O06 - Revocations
| Sequence | Objective Detail | Test Procedure |
|---|---|---|
| O06 | Confirm that the Innovation supports revocation. | Use the revocation interface of the innovation to revoke certificates used to sign credentials AND use the revocation interface of the Innovation to revoke a single credential. |
Assumptions & Acceptance Criteria
- Support revocation of credentials in the issuer
- Support revocation of signing credentials in the issuer
- Create an administrative UI to perform revocations of single credentials
- Create an administrative UI to perform revocations of single signing keys
- Revocation of a signing key will render the verified status of all credentials signed by that key as "not verified"

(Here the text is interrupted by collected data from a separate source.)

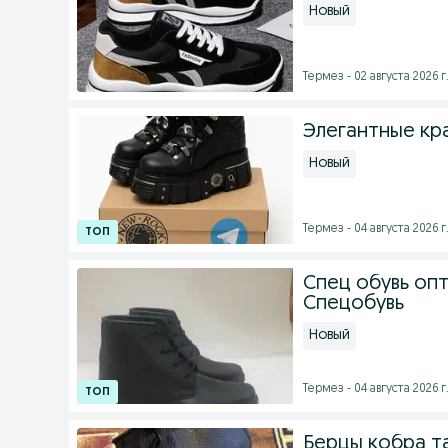
Новый
Термез - 02 августа 2026 г
Элегантные кр
Новый
Термез - 04 августа 2026 г
Спец обувь оп
Спецобувь
Новый
Термез - 04 августа 2026 г
Берцы кобра т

- Credentials with an invalid signing key can be reissued with a new valid signing key automatically, or on demand by the holder
- Revocation of a credential directly will render the verified status of that credential as "revoked"

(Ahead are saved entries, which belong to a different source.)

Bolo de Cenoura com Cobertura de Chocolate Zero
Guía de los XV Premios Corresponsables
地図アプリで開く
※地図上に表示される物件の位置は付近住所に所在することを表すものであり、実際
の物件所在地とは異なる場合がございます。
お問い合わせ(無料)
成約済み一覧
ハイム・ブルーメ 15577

- Credentials with a revoked status cannot be reiussed automatically, nor on demand by the holder
- Instead, if a new credential of that type is required, it must be directly issued again by an administrator on the Issuer portal
Testing Guidance
Revoke a credential using UI
-
Log into the Issuer Portal at https://admin.blueprintissuer.com
tipDefault admin credentials are:
Login: adminlevel4@blueprintissuer.com
Password: adminpassword -
Locate the credential you want to revoke by one of two methods:
- Locate Credential from list of all credentials, OR
- Locate Credential from a Profile
-
On the selected credential's detail page, click the Revoke button
-
The UI should update to show the credential has been revoked
-
Optional: Attempt to verify the credential using the Verifier application. The revocation status should be displayed once scanned.

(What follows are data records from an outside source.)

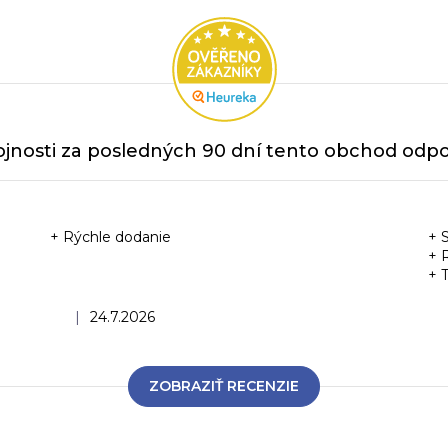
jnosti za posledných 90 dní tento obchod odpor
+ Rýchle dodanie
+ 
+ 
+ 
Hodnotenie obchodu je 5 z 5 hviezdičiek.
|
24.7.2026
ZOBRAZIŤ RECENZIE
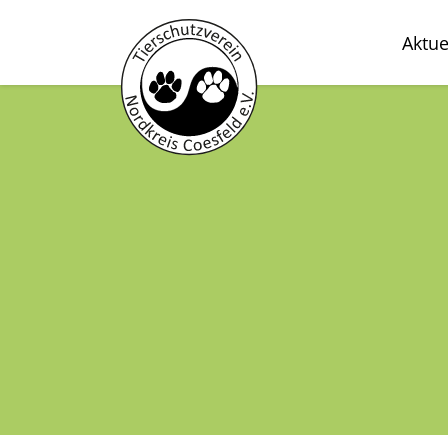
Aktue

Revoke a credential using API
-
Choose how to authenticate to the API (e.g. token or api key)
-
Call the
POST /credentials/statusendpoint with the required payloadExample payload
{
"credentialId": "urn:ID_Card:kUjj3k4Eo3DBhnCwtUzhdl1WoUSfVJ5vk8fqod1xwBg",
"credentialStatus": [
{
"type": "BitstringStatusListCredential",
"status": "revoked"
}
]
}Example response
TODO
Revoke a signing credential using UI
-
Log into the Issuer Portal at https://admin.blueprintissuer.com
tipDefault admin credentials are:
Login: adminlevel4@blueprintissuer.com
Password: adminpassword -
Navigate to Decentralized Identifiers
-
Select a DID from the list of identifiers to revoke
-
Choose between the Rotate or Revoke options
Revoke a signing credential using API
-
Choose how to authenticate to the API (e.g. token or api key)
-
For signing key rotation, Call the
PUT /admin/dids/rotate/{didType}endpoint:Example response
{
"did": "did:jwk:eyJhbGciOiJFUzI1NiIsImNydiI6IlAtMjU2Iiwia3R5IjoiRUMiLCJ1c2UiOiJzaWciLCJ4IjoidTctWGpWVGFaX3g0TlhBNEZUdDJoc25GR3QzclFZN2NCM29nZUFHOUpHayIsInkiOiI1RDhIMVJsLS0wdjExUC1MMW8zUER1UGhval9uY1BYWVJEOU9zeHJocjBVIn0",
"controllerKeyId": "03bbbf978d54da67fc78357038153b7686c9c51addeb418edc077a207801bd2469",
"keys": [
{
"type": "Secp256r1",
"kid": "03bbbf978d54da67fc78357038153b7686c9c51addeb418edc077a207801bd2469",
"publicKeyHex": "03bbbf978d54da67fc78357038153b7686c9c51addeb418edc077a207801bd2469",
"meta": {
"algorithms": ["ES256"]
},
"kms": "local"
}
],
"services": [],
"provider": "did:jwk",
"alias": "03bbbf978d54da67fc78357038153b7686c9c51addeb418edc077a207801bd2469"
} -
For signing key revocation, call the
DELETE /admin/dids/{did}endpoint:
Example response
true
Additional Considerations
- Key rotation is a form of revocation, distinguished by the automatic creation of a new signing key in its place.
- Key revocation consequently does not replace a new signing key.